** SUPPLIED DATA **
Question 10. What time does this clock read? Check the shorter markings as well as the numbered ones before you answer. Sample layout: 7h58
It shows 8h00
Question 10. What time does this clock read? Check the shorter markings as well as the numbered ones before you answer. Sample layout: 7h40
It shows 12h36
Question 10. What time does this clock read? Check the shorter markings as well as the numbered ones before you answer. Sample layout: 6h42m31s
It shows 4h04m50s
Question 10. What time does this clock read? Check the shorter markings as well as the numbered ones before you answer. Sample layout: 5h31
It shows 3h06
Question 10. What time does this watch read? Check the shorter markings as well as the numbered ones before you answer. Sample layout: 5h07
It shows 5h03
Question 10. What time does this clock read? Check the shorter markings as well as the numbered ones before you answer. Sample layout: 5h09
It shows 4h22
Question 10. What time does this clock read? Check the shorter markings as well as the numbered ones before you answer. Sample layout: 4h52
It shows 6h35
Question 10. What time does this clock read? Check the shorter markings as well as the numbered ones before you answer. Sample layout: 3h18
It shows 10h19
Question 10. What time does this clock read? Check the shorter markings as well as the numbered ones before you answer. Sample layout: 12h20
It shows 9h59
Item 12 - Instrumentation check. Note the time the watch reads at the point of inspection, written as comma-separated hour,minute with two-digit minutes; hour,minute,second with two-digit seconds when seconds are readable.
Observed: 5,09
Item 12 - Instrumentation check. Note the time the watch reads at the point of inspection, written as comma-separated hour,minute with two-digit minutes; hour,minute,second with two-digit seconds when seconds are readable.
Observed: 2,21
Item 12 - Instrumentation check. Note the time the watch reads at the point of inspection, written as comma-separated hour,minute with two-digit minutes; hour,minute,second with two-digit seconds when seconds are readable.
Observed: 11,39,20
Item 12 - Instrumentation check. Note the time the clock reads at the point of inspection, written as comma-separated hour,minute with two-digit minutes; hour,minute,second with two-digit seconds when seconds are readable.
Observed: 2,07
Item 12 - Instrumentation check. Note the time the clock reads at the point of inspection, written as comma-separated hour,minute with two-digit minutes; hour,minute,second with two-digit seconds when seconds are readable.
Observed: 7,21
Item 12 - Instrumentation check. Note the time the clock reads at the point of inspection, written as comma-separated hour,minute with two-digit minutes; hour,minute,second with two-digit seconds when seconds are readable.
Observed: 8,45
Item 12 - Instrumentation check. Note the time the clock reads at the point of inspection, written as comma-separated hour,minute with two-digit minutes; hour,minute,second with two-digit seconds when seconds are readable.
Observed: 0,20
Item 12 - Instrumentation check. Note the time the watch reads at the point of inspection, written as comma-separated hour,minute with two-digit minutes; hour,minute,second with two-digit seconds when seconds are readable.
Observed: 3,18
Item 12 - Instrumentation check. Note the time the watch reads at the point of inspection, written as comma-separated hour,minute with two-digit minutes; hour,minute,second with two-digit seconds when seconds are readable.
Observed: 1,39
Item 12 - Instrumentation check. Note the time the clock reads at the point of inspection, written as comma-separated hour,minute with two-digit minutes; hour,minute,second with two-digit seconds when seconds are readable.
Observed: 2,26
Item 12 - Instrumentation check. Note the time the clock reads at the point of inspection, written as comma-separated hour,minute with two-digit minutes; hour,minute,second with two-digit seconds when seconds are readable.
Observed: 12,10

** DIRECTION **
Rewrite all of the rows above as a JSON list of strings, with one string for each line and any blank lines left out.

** EXERCISE SOLUTION **
[
  "Question 10. What time does this clock read? Check the shorter markings as well as the numbered ones before you answer. Sample layout: 7h58",
  "It shows 8h00",
  "Question 10. What time does this clock read? Check the shorter markings as well as the numbered ones before you answer. Sample layout: 7h40",
  "It shows 12h36",
  "Question 10. What time does this clock read? Check the shorter markings as well as the numbered ones before you answer. Sample layout: 6h42m31s",
  "It shows 4h04m50s",
  "Question 10. What time does this clock read? Check the shorter markings as well as the numbered ones before you answer. Sample layout: 5h31",
  "It shows 3h06",
  "Question 10. What time does this watch read? Check the shorter markings as well as the numbered ones before you answer. Sample layout: 5h07",
  "It shows 5h03",
  "Question 10. What time does this clock read? Check the shorter markings as well as the numbered ones before you answer. Sample layout: 5h09",
  "It shows 4h22",
  "Question 10. What time does this clock read? Check the shorter markings as well as the numbered ones before you answer. Sample layout: 4h52",
  "It shows 6h35",
  "Question 10. What time does this clock read? Check the shorter markings as well as the numbered ones before you answer. Sample layout: 3h18",
  "It shows 10h19",
  "Question 10. What time does this clock read? Check the shorter markings as well as the numbered ones before you answer. Sample layout: 12h20",
  "It shows 9h59",
  "Item 12 - Instrumentation check. Note the time the watch reads at the point of inspection, written as comma-separated hour,minute with two-digit minutes; hour,minute,second with two-digit seconds when seconds are readable.",
  "Observed: 5,09",
  "Item 12 - Instrumentation check. Note the time the watch reads at the point of inspection, written as comma-separated hour,minute with two-digit minutes; hour,minute,second with two-digit seconds when seconds are readable.",
  "Observed: 2,21",
  "Item 12 - Instrumentation check. Note the time the watch reads at the point of inspection, written as comma-separated hour,minute with two-digit minutes; hour,minute,second with two-digit seconds when seconds are readable.",
  "Observed: 11,39,20",
  "Item 12 - Instrumentation check. Note the time the clock reads at the point of inspection, written as comma-separated hour,minute with two-digit minutes; hour,minute,second with two-digit seconds when seconds are readable.",
  "Observed: 2,07",
  "Item 12 - Instrumentation check. Note the time the clock reads at the point of inspection, written as comma-separated hour,minute with two-digit minutes; hour,minute,second with two-digit seconds when seconds are readable.",
  "Observed: 7,21",
  "Item 12 - Instrumentation check. Note the time the clock reads at the point of inspection, written as comma-separated hour,minute with two-digit minutes; hour,minute,second with two-digit seconds when seconds are readable.",
  "Observed: 8,45",
  "Item 12 - Instrumentation check. Note the time the clock reads at the point of inspection, written as comma-separated hour,minute with two-digit minutes; hour,minute,second with two-digit seconds when seconds are readable.",
  "Observed: 0,20",
  "Item 12 - Instrumentation check. Note the time the watch reads at the point of inspection, written as comma-separated hour,minute with two-digit minutes; hour,minute,second with two-digit seconds when seconds are readable.",
  "Observed: 3,18",
  "Item 12 - Instrumentation check. Note the time the watch reads at the point of inspection, written as comma-separated hour,minute with two-digit minutes; hour,minute,second with two-digit seconds when seconds are readable.",
  "Observed: 1,39",
  "Item 12 - Instrumentation check. Note the time the clock reads at the point of inspection, written as comma-separated hour,minute with two-digit minutes; hour,minute,second with two-digit seconds when seconds are readable.",
  "Observed: 2,26",
  "Item 12 - Instrumentation check. Note the time the clock reads at the point of inspection, written as comma-separated hour,minute with two-digit minutes; hour,minute,second with two-digit seconds when seconds are readable.",
  "Observed: 12,10"
]